Già, perché la misura ruota attorno ai navigator, i tutor che avranno il compito di aiutare i disoccupati-beneficiari del Reddito, a trovare un impiego. «Ma dei navigator non sappiamo ancora nulla e siamo appena alla bozza dell’accordo da sottoscrivere con il Governo», ripete Rosolen.

E in Fvg i candidati a diventare navigator sono 717, a fronte di 46 posti disponibili. Gli assegni, però, nel frattempo vengono staccati. In Fvg le domande sfiorano quota 12 mila 500 (il dato è fermo a fine aprile), richieste in frenata rispetto alla corsa iniziale.

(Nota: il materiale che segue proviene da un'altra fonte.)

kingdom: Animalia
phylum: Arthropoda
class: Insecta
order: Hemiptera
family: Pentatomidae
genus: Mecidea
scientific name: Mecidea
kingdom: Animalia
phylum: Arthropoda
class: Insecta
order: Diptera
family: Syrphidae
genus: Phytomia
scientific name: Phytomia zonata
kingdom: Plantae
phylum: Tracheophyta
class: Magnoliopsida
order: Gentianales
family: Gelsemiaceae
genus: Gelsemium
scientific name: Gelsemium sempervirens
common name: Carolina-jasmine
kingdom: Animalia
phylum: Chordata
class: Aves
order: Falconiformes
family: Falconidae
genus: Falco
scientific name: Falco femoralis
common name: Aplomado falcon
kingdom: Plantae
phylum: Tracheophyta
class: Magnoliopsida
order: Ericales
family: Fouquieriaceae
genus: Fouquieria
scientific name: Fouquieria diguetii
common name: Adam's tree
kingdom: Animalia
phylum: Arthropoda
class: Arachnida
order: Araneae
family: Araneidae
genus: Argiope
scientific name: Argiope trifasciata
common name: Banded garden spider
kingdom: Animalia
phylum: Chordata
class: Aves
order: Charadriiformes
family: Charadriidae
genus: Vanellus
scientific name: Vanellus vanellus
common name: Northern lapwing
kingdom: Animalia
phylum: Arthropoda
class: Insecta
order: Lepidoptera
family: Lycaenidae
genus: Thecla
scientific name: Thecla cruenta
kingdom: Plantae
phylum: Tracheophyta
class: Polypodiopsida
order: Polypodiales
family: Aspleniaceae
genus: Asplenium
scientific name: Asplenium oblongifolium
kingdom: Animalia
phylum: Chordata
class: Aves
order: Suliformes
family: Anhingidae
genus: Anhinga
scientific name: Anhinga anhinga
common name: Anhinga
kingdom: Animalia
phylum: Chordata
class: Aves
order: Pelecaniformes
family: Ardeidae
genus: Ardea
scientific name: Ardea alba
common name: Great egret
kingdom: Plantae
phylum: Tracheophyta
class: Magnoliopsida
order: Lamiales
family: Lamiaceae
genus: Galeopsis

Forse anche per le aspettative alte in termini di assegno mensile, che però hanno prodotto più delusione che effettivo aiuto. Perché il 60 per cento dei beneficiari riceve meno di 500 euro.

Le criticità

Il Reddito di cittadinanza è condivisibile nell’obiettivo, quello cioè di arginare la crescita della povertà, ma non avrebbe dovuto essere finanziato in deficit, anche perché c’è il rischio di aumentare il debito pubblico per arricchire persone non bisognose e incentivare il lavoro nero. Questo, in estrema sintesi, il giudizio della Corte dei conti sulla misura che, assieme a quota 100, ha maggiormente caratterizzato il bilancio 2019. Ma i magistrati contabili evidenziano anche qualche errore d’impostazione nella nuova misura rispetto a quella precedentemente vigente, il reddito di inclusione sociale (Rei).

Doppio allarme

In giorni in cui la preoccupazione dell’Unione Europea per la tenuta dei conti italiani sono tornate il tema più caldo al centro del dibattito politico, il rapporto della Corte sulla finanza pubblica amplifica come un’eco le ansie di Buxelles. «Se è apprezzabile che la lotta alla povertà abbia segnato un successo in termini di stanziamenti acquisiti – si legge nel ponderoso testo dei magistrati contabili – dati i vincoli della finanza pubblica italiana, sarebbe stato più sostenibile un approccio improntato, per quel che riguarda l’ammontare del beneficio riconosciuto, a criteri di incrementi graduali. Inoltre, tenuto conto delle caratteristiche del fenomeno povertà, più diffuso in particolari situazioni, sarebbe stato preferibile un disegno dello strumento più attento ai nuclei familiari numerosi, che risultano relativamente penalizzati».

Spesa triplicata

È un timore, quello espresso dalla Corte, che nasce dai numeri. Con l’introduzione del Reddito di cittadinanza, le risorse messe in campo contro la povertà sono più che triplicate. Dai 2 miliardi spesi lo scorso anno tra fondo povertà e Rei, nel 2019 si passerà a 7 miliardi, di cui 5,9 solo per il Reddito di cittadinanza, con la previsione di arrivare a 8,3 miliardi nel 2021.

Famiglie numerose

Se la potenza di fuoco triplica, la preoccupazione riguarda la precisione del tiro. E il Rei, secondo la Corte, era più attento ai nuclei numerosi che, invece, sono penalizzati dal Reddito. Vero infatti che l’ammontare medio delle erogazioni passerà dai 296 euro riconosciuti con il Rei ai 500 del Rdc, con un incremento del 70%. Ma l’incremento scenderà al 60% per le famiglie di quattro persone e al 40% per quelle di cinque o più componenti, mentre sarà sensibilmente più alto per i single (+100%) e per i nuclei di due o tre persone (+80%). Questo perché il Rei aveva un coefficiente familiare più alto (fino a 2,9 volte l’importo base) rispetto a quello del Rdc.

Rischio abusi

Ancora di più preoccupa il rischio di abusi. «Nonostante un sistema di vincoli e sanzioni potenzialmente efficace – scrive la Corte – resta la preoccupazione che in un contesto come quello italiano, in cui è elevata la quota di economia sommersa e sono bassi i livelli salariali effettivi, il Rdc possa scoraggiare l’offerta di lavoro legale». Ma il rischio non è solo quello di incentivare il lavoro nero, garantendo nel contempo risorse a chi evade tasse e contributi. La Corte esprime riserve anche sull’attendibilità dell’Isee come “fotografia” della condizione economica delle famiglie. Anche il Rdc, come altre provvidenze pubbliche, rischia insomma di finire nelle tasche sbagliate: considerando che la misura è finanziata in deficit, il danno è doppio.